Exercise input section start
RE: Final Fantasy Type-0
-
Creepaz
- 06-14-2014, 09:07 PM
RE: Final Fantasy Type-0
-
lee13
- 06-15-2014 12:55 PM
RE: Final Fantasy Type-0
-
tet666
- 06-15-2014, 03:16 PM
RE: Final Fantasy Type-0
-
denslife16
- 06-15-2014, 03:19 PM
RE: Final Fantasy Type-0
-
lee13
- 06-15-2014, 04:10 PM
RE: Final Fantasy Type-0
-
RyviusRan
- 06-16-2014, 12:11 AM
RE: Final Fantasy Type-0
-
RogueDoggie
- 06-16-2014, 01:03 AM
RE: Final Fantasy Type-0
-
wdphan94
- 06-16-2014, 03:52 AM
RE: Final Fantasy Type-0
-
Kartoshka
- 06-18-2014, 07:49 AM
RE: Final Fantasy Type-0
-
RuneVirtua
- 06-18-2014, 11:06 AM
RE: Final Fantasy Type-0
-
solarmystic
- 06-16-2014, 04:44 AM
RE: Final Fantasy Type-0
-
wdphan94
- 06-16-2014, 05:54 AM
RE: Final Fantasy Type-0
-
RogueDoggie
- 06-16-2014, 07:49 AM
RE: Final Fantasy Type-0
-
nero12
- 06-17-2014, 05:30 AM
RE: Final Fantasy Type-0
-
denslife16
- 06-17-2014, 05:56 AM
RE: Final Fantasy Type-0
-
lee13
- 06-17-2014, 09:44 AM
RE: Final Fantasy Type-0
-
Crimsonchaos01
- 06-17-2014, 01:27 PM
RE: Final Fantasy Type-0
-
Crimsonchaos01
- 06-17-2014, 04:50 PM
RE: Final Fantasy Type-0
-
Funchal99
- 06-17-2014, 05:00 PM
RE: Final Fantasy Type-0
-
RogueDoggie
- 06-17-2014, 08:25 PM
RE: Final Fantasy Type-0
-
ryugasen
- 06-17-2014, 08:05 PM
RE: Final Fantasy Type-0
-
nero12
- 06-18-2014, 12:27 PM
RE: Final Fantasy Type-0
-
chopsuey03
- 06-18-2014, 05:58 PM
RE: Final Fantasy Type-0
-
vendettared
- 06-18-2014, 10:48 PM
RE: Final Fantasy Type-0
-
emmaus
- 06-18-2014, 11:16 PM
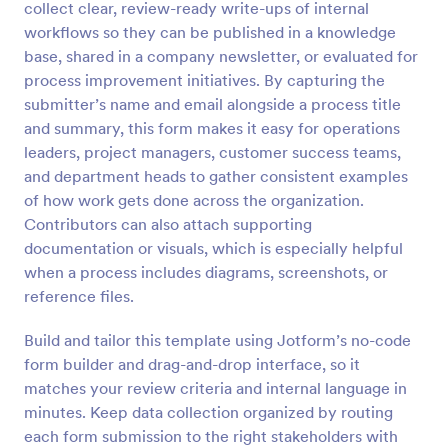
collect clear, review-ready write-ups of internal
Preview
workflows so they can be published in a knowledge
base, shared in a company newsletter, or evaluated for
process improvement initiatives. By capturing the
submitter’s name and email alongside a process title
and summary, this form makes it easy for operations
leaders, project managers, customer success teams,
and department heads to gather consistent examples
of how work gets done across the organization.
Contributors can also attach supporting
documentation or visuals, which is especially helpful
when a process includes diagrams, screenshots, or
reference files.
Build and tailor this template using Jotform’s no-code
form builder and drag-and-drop interface, so it
matches your review criteria and internal language in
minutes. Keep data collection organized by routing
each form submission to the right stakeholders with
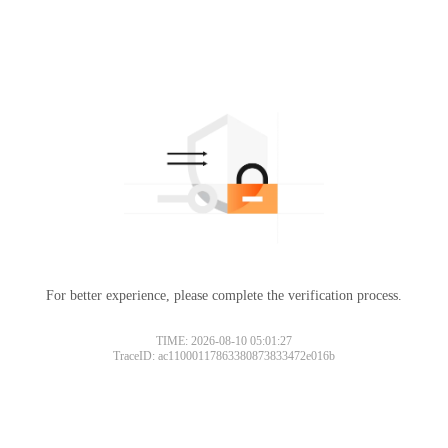
For better experience, please complete the verification process.
TIME: 2026-08-10 05:01:27
TraceID: ac11000117863380873833472e016b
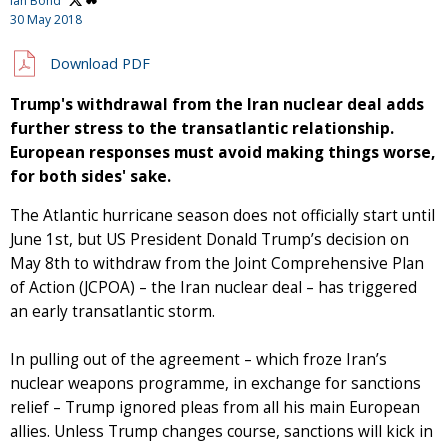
Ian Bond
30 May 2018
Download PDF
Trump's withdrawal from the Iran nuclear deal adds
further stress to the transatlantic relationship.
European responses must avoid making things worse,
for both sides' sake.
The Atlantic hurricane season does not officially start until
June 1st, but US President Donald Trump’s decision on
May 8th to withdraw from the Joint Comprehensive Plan
of Action (JCPOA) – the Iran nuclear deal – has triggered
an early transatlantic storm.
In pulling out of the agreement – which froze Iran’s
nuclear weapons programme, in exchange for sanctions
relief – Trump ignored pleas from all his main European
allies. Unless Trump changes course, sanctions will kick in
Exercise input section end
Express the lines of the records between the line holding "collect clear, review-ready" and the line holding "TraceID: ac11000117863380873833472e016b", inclusive, as a numbered list without blank lines. Leave the pictures out of the answer.

The answer.
1. collect clear, review-ready write-ups of internal
2. Preview
3. workflows so they can be published in a knowledge
4. base, shared in a company newsletter, or evaluated for
5. process improvement initiatives. By capturing the
6. submitter’s name and email alongside a process title
7. and summary, this form makes it easy for operations
8. leaders, project managers, customer success teams,
9. and department heads to gather consistent examples
10. of how work gets done across the organization.
11. Contributors can also attach supporting
12. documentation or visuals, which is especially helpful
13. when a process includes diagrams, screenshots, or
14. reference files.
15. Build and tailor this template using Jotform’s no-code
16. form builder and drag-and-drop interface, so it
17. matches your review criteria and internal language in
18. minutes. Keep data collection organized by routing
19. each form submission to the right stakeholders with
20. For better experience, please complete the verification process.
21. TIME: 2026-08-10 05:01:27
22. TraceID: ac11000117863380873833472e016b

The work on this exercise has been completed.